* **Estratto della fonte**:
◆ ◆ ◆

Insediamento del nuovo presidente del Tribunale di Ivrea, Vincenzo Bevilacqua (nella foto), ieri mattina al palagiustizia. Nel suo discorso, Bevilacqua, già segretario e consigliere della Corte d'appello di Torino, ha sottolineato le criticità del tribunale eporediese, con personale carente, spazi angusti e a rischio sicurezza. «Bisogna coinvolgere tutti gli enti e gli ordini professionali nella ricerca di una soluzione per assicurare la funzionalità del tribunale».
Secondo le stime, solo per quanto riguarda il personale amministrativo, servirebbero più del doppio degli elementi oggi in servizio. Situazione che si è aggravata con la riforma della giustizia che ha accorpato a Ivrea tutta la zona a nord di Torino. Tra le criticità più allarmanti segnalate dal presidente, l'assenza di spazi riservati per le scorte detenuti, i problemi di sicurezza per antinfortunistica e antincendio, il previsto arrivo di ulteriore personale della magistratura onoraria. Quindici persone che, in questo momento, non avrebbero nemmeno una stanza dove lavorare.

◆ ◆ ◆

* **Obiettivo del compito**:
Quali sono, secondo l'articolo sul Tribunale di Ivrea, le criticità più allarmanti segnalate dal presidente? Elencale tutte. Per rispondere basatevi soltanto sull'articolo.

Record tratti da un dataset:
◆ ◆ ◆

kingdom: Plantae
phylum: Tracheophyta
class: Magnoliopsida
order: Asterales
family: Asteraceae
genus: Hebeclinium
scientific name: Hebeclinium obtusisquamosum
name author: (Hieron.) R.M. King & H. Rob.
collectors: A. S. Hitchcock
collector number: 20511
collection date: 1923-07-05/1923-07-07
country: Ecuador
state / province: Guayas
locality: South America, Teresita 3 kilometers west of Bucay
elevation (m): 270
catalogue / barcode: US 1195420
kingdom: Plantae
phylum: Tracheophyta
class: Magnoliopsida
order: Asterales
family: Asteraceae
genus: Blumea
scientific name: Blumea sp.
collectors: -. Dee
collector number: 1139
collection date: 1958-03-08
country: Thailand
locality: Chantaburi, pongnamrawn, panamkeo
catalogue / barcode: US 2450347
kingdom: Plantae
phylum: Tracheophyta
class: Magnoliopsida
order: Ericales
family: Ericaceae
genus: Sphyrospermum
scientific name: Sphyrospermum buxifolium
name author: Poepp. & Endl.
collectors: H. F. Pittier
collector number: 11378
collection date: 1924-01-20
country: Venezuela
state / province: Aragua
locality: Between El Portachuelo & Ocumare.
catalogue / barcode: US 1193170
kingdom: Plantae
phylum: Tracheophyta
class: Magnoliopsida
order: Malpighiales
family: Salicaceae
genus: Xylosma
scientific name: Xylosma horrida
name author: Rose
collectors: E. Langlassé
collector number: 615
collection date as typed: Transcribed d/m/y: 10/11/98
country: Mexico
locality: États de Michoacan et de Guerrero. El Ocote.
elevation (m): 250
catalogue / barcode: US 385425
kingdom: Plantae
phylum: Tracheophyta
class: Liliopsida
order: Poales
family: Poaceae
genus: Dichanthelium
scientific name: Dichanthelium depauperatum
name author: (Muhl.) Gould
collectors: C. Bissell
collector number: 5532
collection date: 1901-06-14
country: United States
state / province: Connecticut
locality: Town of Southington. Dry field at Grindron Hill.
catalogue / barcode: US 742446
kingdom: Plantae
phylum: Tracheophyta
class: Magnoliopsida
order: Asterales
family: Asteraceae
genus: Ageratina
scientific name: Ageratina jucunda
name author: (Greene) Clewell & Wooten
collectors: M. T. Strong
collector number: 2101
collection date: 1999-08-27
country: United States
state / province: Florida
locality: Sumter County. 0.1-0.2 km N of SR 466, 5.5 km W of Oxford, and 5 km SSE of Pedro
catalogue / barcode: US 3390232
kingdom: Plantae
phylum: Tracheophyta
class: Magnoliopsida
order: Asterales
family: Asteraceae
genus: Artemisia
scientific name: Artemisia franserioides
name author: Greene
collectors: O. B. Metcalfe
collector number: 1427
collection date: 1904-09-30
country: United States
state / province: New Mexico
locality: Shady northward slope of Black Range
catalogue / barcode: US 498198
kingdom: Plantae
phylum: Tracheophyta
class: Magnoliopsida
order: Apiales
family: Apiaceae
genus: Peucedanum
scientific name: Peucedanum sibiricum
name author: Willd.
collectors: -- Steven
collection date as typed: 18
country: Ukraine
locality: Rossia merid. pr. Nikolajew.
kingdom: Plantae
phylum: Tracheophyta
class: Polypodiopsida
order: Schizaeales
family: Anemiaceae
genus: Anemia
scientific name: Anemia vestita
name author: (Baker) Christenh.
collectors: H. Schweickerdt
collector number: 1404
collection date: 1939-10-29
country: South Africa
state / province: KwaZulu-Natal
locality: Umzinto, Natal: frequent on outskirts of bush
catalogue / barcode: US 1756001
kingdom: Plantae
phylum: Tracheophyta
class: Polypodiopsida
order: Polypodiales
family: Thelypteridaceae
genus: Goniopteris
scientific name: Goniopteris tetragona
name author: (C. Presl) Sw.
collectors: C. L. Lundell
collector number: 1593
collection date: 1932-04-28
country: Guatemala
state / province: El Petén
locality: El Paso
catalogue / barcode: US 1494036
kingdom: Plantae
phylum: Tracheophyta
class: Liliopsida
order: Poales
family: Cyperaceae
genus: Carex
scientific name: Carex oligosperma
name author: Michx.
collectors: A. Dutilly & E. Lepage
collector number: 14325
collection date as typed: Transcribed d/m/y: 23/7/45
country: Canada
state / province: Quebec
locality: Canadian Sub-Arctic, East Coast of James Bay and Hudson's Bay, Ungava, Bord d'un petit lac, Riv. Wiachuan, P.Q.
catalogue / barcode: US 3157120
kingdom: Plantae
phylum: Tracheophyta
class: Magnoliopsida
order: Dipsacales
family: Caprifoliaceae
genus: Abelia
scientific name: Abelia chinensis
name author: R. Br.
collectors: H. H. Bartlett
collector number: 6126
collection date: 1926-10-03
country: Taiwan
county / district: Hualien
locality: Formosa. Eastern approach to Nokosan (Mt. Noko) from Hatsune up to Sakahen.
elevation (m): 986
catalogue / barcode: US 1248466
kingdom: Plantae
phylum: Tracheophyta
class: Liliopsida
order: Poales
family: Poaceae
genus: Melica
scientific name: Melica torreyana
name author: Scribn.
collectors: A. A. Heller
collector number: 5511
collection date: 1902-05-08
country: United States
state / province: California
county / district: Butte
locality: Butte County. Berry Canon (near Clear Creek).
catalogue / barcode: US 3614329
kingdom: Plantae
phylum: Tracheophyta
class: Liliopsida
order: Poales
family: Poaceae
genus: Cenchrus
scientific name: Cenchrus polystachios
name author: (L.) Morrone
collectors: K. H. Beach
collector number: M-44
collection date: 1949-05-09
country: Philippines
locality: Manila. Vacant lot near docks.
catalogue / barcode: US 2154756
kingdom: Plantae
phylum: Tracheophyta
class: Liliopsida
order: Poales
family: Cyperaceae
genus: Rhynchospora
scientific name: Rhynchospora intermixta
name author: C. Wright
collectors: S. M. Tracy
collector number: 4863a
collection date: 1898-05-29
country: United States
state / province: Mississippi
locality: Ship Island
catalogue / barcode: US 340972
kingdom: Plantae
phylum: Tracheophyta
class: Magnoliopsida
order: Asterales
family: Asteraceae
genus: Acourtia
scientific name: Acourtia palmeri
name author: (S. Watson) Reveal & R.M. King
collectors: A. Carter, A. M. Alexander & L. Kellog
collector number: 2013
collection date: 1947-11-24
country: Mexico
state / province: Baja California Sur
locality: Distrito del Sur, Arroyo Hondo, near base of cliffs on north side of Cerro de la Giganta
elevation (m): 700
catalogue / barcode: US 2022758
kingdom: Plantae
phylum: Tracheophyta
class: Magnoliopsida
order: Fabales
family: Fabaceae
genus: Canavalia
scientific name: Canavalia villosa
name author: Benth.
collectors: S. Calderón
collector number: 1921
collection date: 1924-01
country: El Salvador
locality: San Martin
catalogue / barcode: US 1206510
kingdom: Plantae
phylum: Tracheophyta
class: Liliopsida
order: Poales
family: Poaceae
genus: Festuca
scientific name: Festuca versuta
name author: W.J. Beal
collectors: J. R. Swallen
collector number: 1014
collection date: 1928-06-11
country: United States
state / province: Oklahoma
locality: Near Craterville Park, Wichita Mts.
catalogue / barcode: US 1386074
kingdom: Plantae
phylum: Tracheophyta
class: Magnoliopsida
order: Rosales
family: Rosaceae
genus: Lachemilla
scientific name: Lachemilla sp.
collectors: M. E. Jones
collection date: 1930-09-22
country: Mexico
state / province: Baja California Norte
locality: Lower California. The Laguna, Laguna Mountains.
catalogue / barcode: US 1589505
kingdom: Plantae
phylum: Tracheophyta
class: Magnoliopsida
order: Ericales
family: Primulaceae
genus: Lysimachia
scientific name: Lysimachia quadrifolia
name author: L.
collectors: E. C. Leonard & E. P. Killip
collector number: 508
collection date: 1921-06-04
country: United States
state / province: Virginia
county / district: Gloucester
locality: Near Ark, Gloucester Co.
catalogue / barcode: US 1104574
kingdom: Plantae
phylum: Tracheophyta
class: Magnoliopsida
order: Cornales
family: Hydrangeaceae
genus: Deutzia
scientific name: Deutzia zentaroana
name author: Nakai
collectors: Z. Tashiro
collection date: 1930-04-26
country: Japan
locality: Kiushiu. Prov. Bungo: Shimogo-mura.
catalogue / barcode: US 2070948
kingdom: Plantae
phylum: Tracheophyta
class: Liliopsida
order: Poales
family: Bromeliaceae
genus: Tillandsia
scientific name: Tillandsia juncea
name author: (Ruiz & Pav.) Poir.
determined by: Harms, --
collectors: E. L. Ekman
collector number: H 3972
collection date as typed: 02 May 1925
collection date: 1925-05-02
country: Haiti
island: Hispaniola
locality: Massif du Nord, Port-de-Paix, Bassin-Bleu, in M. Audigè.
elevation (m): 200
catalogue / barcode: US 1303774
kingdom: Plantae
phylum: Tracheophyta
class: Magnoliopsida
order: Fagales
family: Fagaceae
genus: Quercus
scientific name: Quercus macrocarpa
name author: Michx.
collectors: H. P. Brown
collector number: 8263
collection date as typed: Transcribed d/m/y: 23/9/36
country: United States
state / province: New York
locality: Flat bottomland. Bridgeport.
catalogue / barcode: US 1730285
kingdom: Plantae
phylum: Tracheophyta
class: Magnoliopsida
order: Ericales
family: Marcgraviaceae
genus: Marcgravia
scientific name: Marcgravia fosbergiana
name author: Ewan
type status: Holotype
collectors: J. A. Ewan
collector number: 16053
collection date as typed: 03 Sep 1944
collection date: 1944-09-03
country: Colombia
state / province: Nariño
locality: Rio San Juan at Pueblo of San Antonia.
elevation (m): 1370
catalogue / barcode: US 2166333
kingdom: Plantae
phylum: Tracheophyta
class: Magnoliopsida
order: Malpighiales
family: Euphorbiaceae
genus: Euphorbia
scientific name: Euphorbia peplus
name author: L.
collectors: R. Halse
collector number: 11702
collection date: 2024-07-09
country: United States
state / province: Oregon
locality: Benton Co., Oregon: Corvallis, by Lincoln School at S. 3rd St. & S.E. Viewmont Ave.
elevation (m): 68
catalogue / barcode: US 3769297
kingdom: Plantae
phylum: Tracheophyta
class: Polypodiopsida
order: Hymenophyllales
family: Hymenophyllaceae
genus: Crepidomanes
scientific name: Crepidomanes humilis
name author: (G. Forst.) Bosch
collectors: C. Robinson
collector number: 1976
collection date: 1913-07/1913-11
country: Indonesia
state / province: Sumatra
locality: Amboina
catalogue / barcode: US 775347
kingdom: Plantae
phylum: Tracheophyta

◆ ◆ ◆

* **Esercizio svolto**:
- L'assenza di spazi riservati per le scorte detenuti
- I problemi di sicurezza per antinfortunistica e antincendio
- Il previsto arrivo di ulteriore personale della magistratura onoraria